SOLICITUD ESCRITA 1 – Según la semblanza de Lourdes Ambriz, ¿con qué papel debutó la soprano en la Compañía Nacional de Ópera de Bellas Artes en 1982?
SOLICITUD ESCRITA 2 – Prosiga la semblanza de Lourdes Ambriz a partir de la última oración de su último párrafo.

TEXTO CITADO –
Si tuviéramos que resaltar algunos de los mayores atributos en la ejemplar carrera de la soprano Lourdes Ambriz (Ciudad de México, 1961-2025), estos serían sus indiscutibles habilidades natas, tanto vocales como musicales, así como una apasionada búsqueda de la excelencia que siempre apuntaló con estudio y dedicación. Premiada en el Concurso Carlo Morelli en 1980, debutó con la Compañía Nacional de Ópera de Bellas Artes en 1982, con la Olympia de Los cuentos de Hoffmann, de Jacques Offenbach. Con una trayectoria admirable, cantó con infinidad de orquestas y pisó importantes teatros líricos de América y Europa, formando parte sustantiva de varios estrenos y proyectos tanto escénicos como discográficos. Siempre admiré no sólo a la gran artista que fue, con un amplio y variado repertorio donde su versatilidad y su impecable técnica de canto se distinguían (incluidas por supuesto sus no menos notables virtudes histriónicas), sino también al ser humano entrañable y genuino.

En 1990 realizó una amplia gira por España con el grupo de solistas de México que dirigía Eduardo Mata, de quien ella decía había aprendido muchísimo y fue uno de sus primeros y más generosos promotores. Con él grabó de hecho El retablo de Maese Pedro, una fantástica ópera para títeres que el andaluz Manuel de Falla escribió para la princesa de Polignac y estrenó en 1923. La muerte prematura del maestro Mata, igual decía, la había dejado algo así como huérfana. Otro de sus maestros, el barítono bajo polaco-mexicano Leszek Zawadka, igual me dijo alguna vez que había sido uno de sus alunmos más aventajados y agradecidos. Su debut operístico en Europa fue cantando el papel titular de Marina, del español Emilio Arrieta, en la Ópera de Málaga. En 1992 realizó una larga gira por otros doce países europeos, y después por Sudamérica y Estados Unidos, en varias ocasiones como miembro destacado del grupo de música antigua Ars Nova. Y es que la música antigua fue otra de sus grandes pasiones y especialidades, que ella afirmaba debía abordarse con una voz más limpia y clara, exenta de vibratos.

Invitada en 1993 a representar a México en el Festival Europalia en Bruselas, donde hizo un espléndido papel, y a diferencia de otras notables voces nacionales que incluso llegaron a triunfar en importantísimas casas de ópera del mundo, Lourdes Ambriz sí ha dejado una constancia discográfica nada despreciable, ya sea del repertorio clasico o con obras y autores contemporáneos. Para prueba, varios botones, como su interpretación del “Dúo para pato y canario”, donde su técnica y su no menos aguda percepción del humor le confieren frescura a esta bella obra de Silvestre Revueltas.  Uno de sus compositores más queridos, igual grabó sus Cinco canciones para niños, y su “Canto de una muchacha negra”, y su “Amiga que te vas”, y su “Parián”, impresos en el álbum Silvestre Revueltas que se lanzó en el marco de la celebración del centenario del compositor en 1999. Igual participó en el disco Sensemayá, con la Camerata de las Américas, bajo la dirección de Enrique Diemecke.

LÍNEAS DE DATOS –
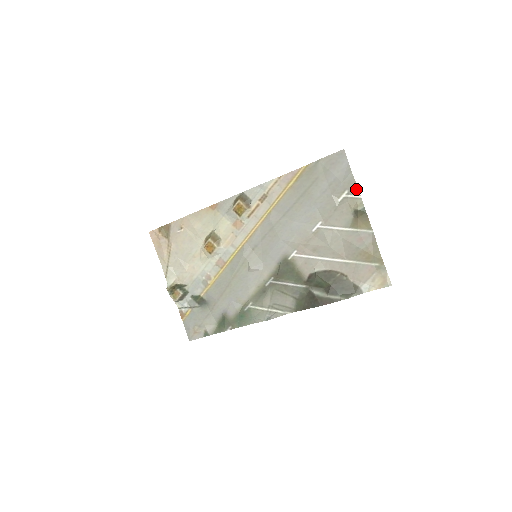
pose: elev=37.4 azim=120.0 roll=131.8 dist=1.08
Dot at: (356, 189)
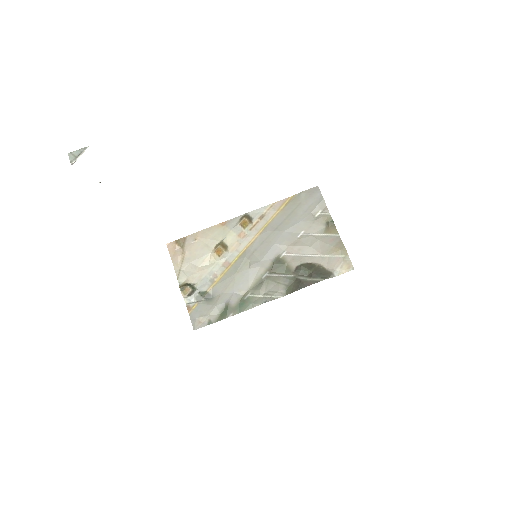
Dot at: (327, 209)
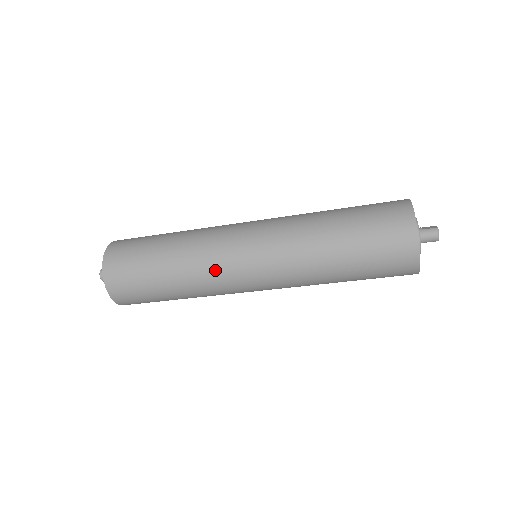
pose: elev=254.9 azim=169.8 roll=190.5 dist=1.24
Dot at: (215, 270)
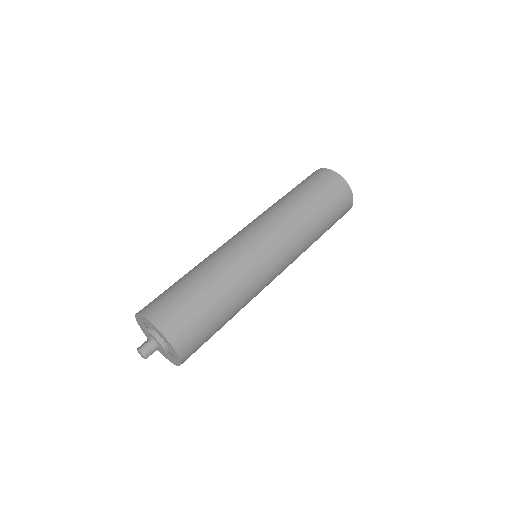
Dot at: (250, 269)
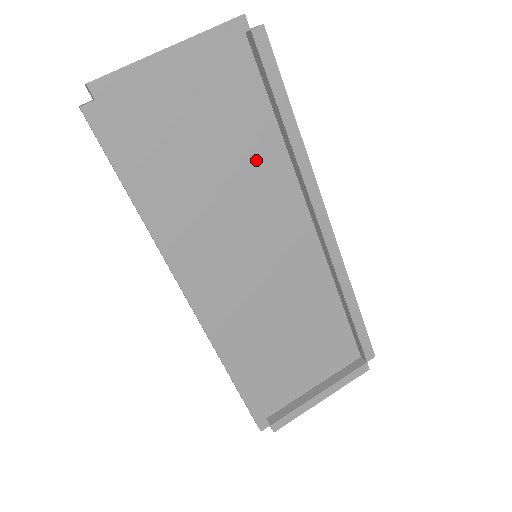
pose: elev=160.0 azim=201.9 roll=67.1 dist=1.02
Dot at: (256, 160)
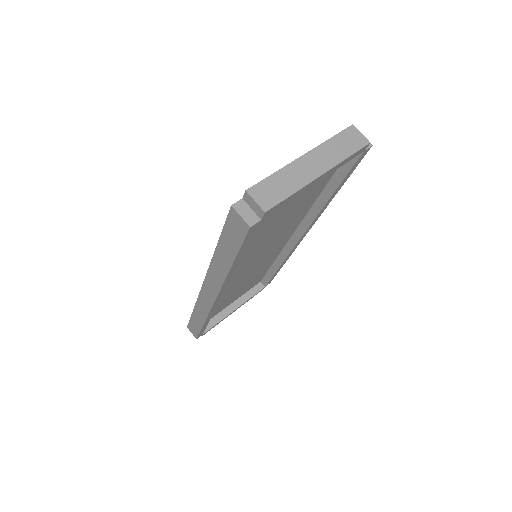
Dot at: (299, 210)
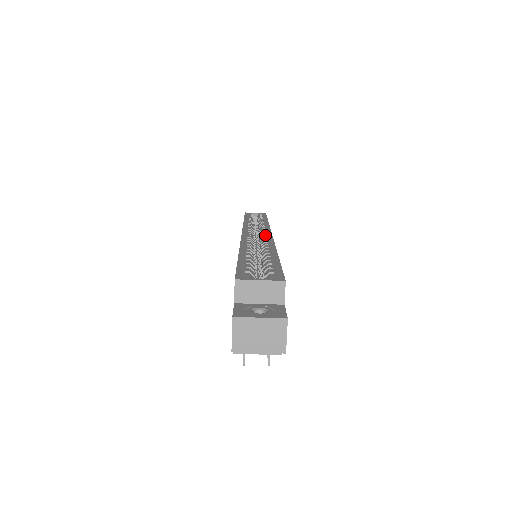
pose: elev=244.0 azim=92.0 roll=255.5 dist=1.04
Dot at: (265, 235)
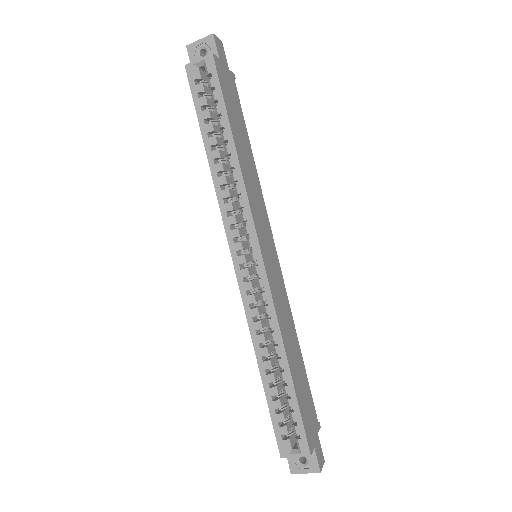
Dot at: (259, 274)
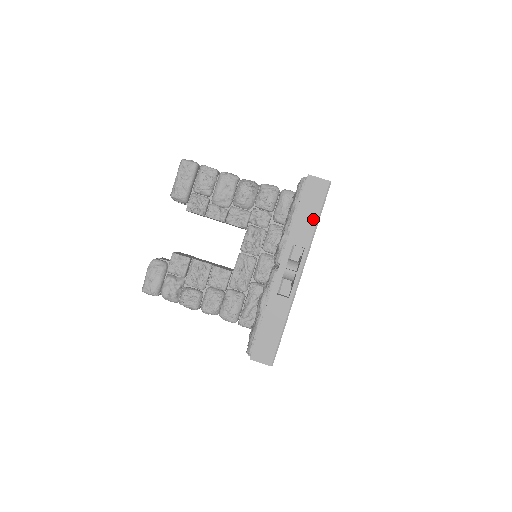
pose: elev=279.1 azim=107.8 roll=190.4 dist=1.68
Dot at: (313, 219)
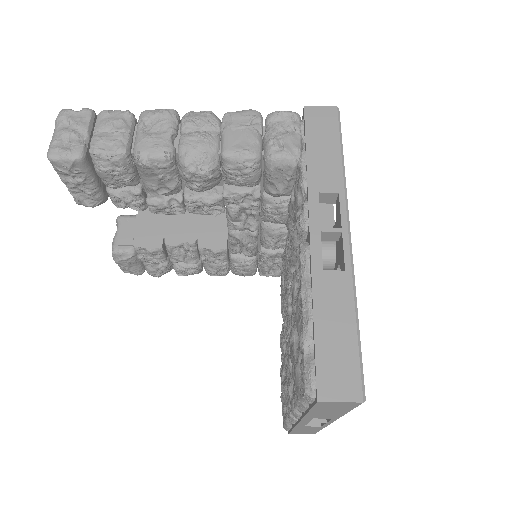
Dot at: (339, 413)
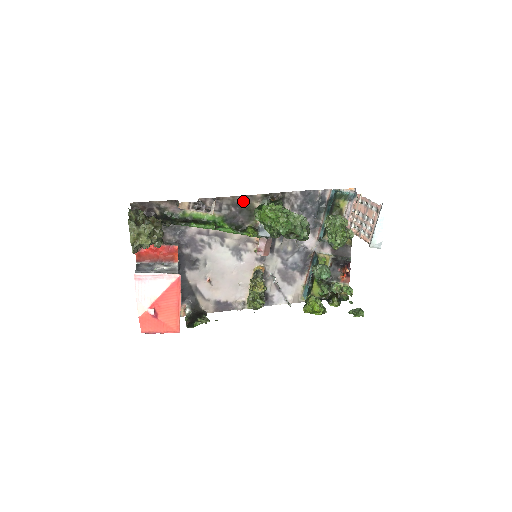
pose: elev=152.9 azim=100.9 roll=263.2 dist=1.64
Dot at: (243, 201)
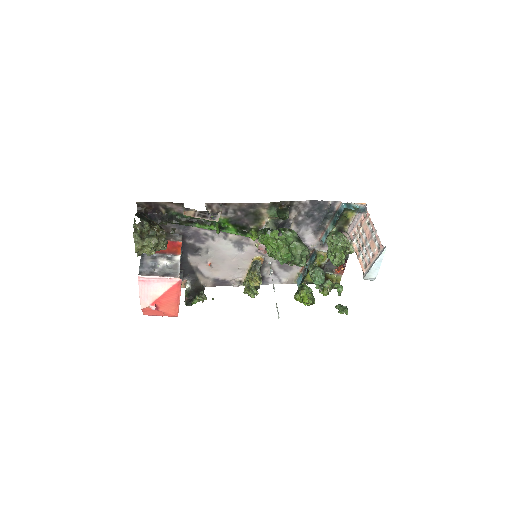
Dot at: (250, 207)
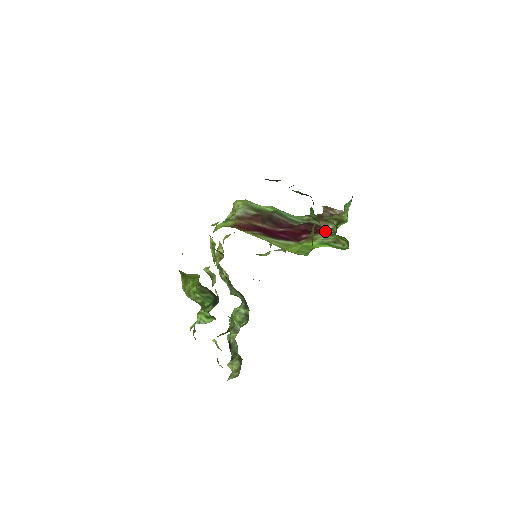
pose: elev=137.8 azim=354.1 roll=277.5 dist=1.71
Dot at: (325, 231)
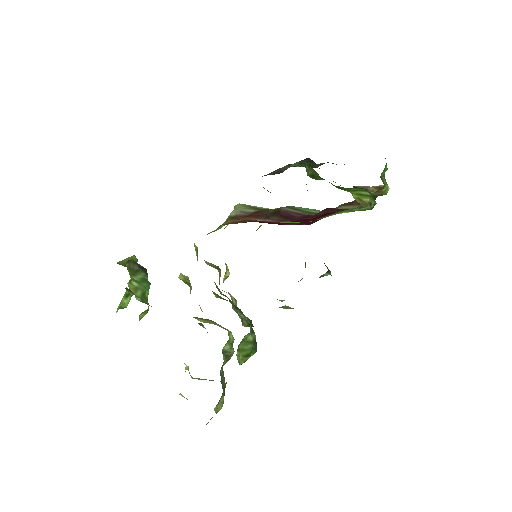
Dot at: occluded
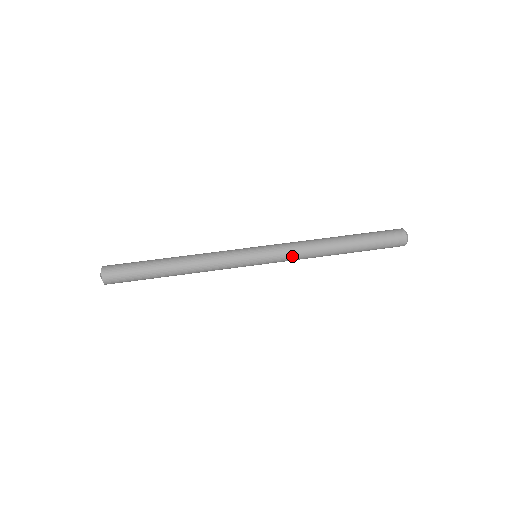
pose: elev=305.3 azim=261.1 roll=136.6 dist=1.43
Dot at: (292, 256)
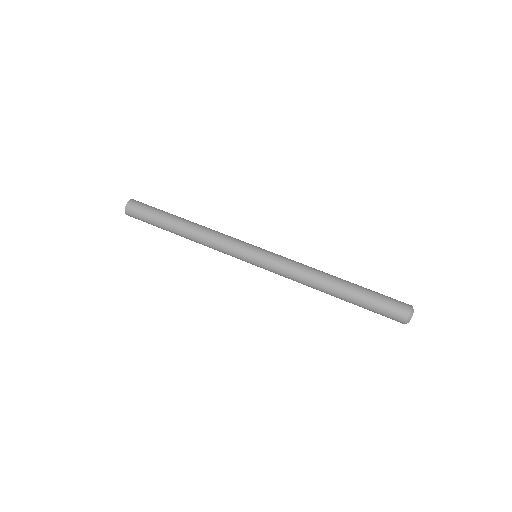
Dot at: (285, 277)
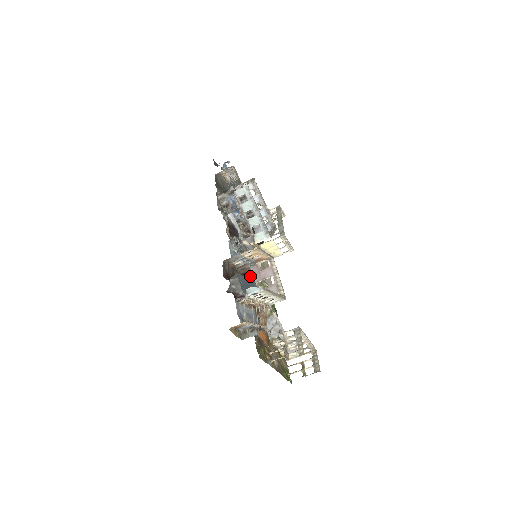
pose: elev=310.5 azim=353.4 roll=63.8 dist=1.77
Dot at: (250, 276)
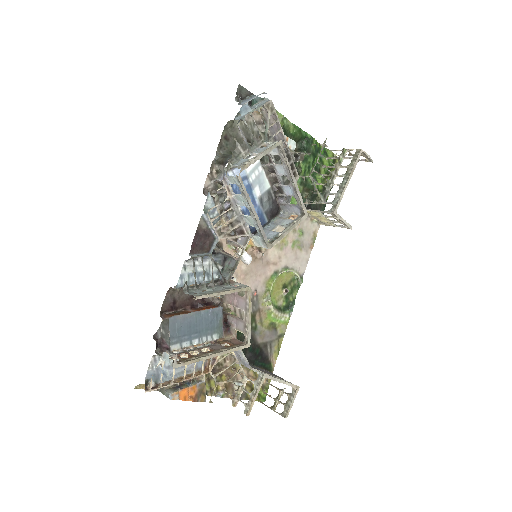
Dot at: occluded
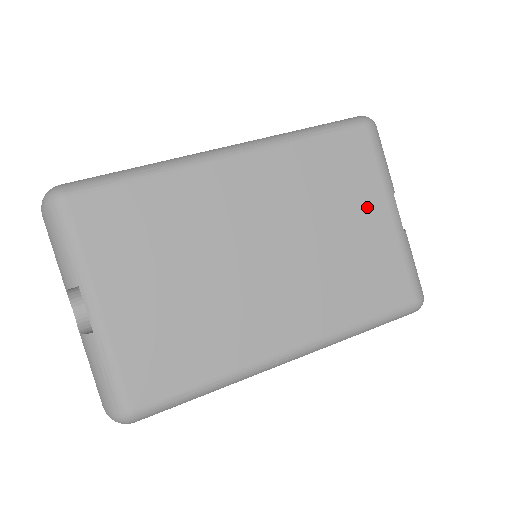
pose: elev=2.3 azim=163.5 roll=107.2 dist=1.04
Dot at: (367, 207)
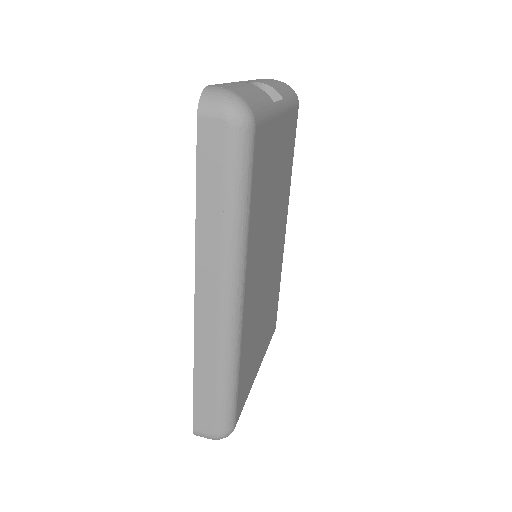
Dot at: (276, 144)
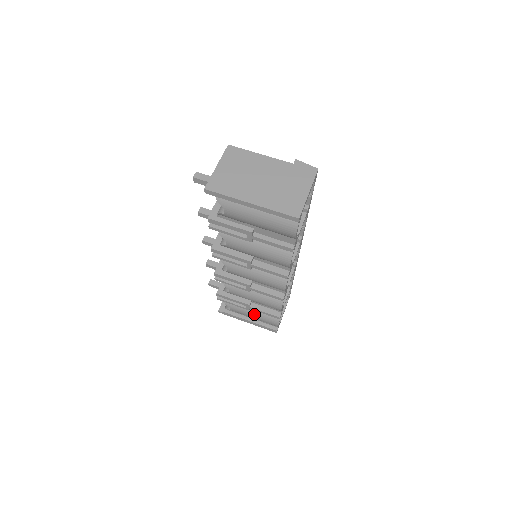
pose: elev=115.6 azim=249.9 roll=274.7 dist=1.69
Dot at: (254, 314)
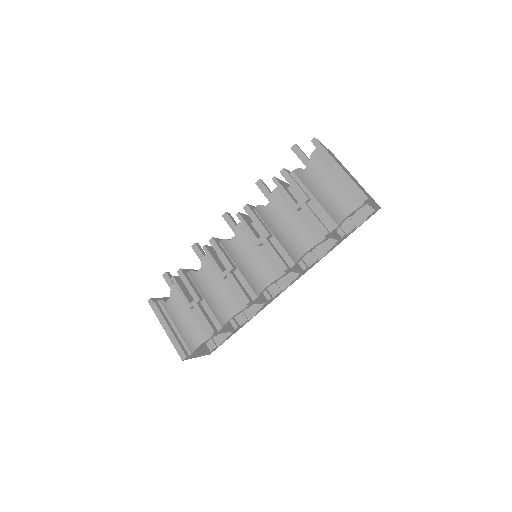
Dot at: (187, 318)
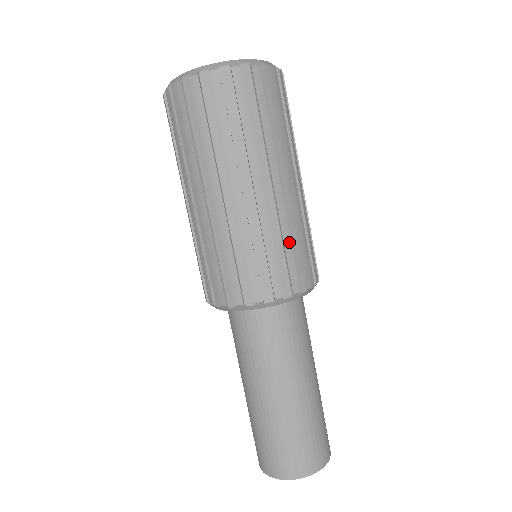
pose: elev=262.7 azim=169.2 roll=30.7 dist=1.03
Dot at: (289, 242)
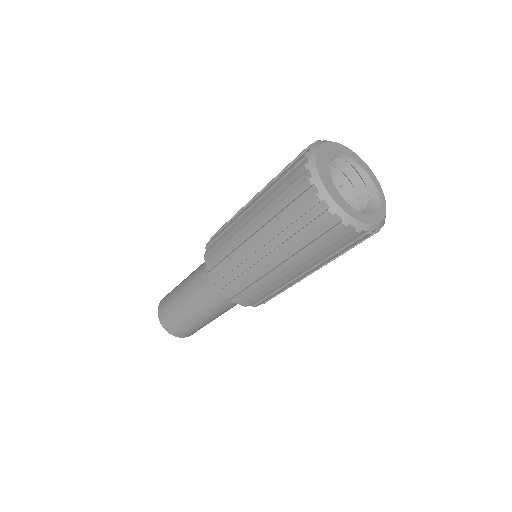
Dot at: occluded
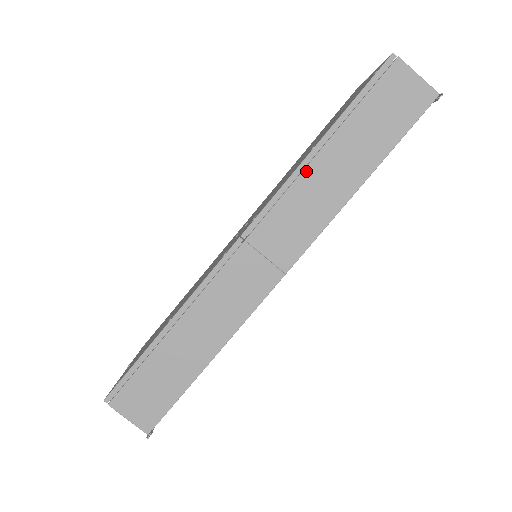
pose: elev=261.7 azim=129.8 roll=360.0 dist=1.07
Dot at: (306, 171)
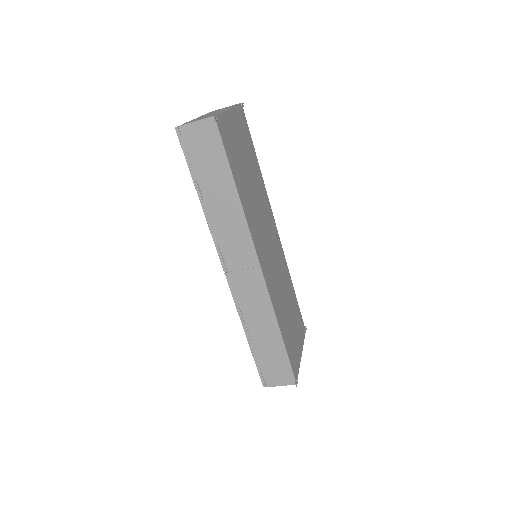
Dot at: (211, 218)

RESPUESTA ESCRITA 1 – Con la Olympia de Los cuentos de Hoffmann, de Jacques Offenbach.

RESPUESTA ESCRITA 2 –
Su incursión en obras de otros compositores barrocos menos conocidos como el alemán Carl Heinrich Graun, o contemporáneos como el mexicano también prematuramente desaparecido Víctor Rasgado, confirman esa ya arriba citada versatilidad, pues afirmaba que la música es por naturaleza uno de los vehículos expeditos para establecer un diálogo abierto con el tiempo. Una no menos espléndida intérprete, cada personaje que abordaba, o cada pequeña partitura o canción que cantaba, ya fuese del repertorio clásico o del contemporáneo, de autores y con obras de batalla o con otros menos conocidos y rescatados, los hacía suyos, y de alguna manera eran eco de su propia historia personal, como testimonio de su compromiso inquebrantable con la música y de su deseo de expandir los límites de la interpretación vocal.

Desde su espectral Aura que igual estrenó y grabó, de la versión operística de Mario Lavista del clásico de Carlos Fuentes, hasta su presencia dominante en el Montezuma de Graun, su habilidad para moverse entre el lirismo y la bravura era otra de sus grandes virtudes. En ambos montajes y registros compartía y comparte créditos, entre otros nombres,  con su entrañable compañera de generación y casi hermana, la mezzo Encarnación Vázquez. Más allá de sus incuestionables capacidades técnicas e interpretativas, igual la definía, como otro de sus rasgos distintivos, su capacidad para conectar con el público, su gracia y su espontaneidad naturales. A través de sus interpretaciones, ella no solo contaba historias, sino que también creaba un espacio emocional compartido. Siempre deseosa de contribibuir a difundir la nueva música mexicana, también grabó obras de otros compositores como Roberto Morales, Manuel Henríquez Morales e Hilda Paredes.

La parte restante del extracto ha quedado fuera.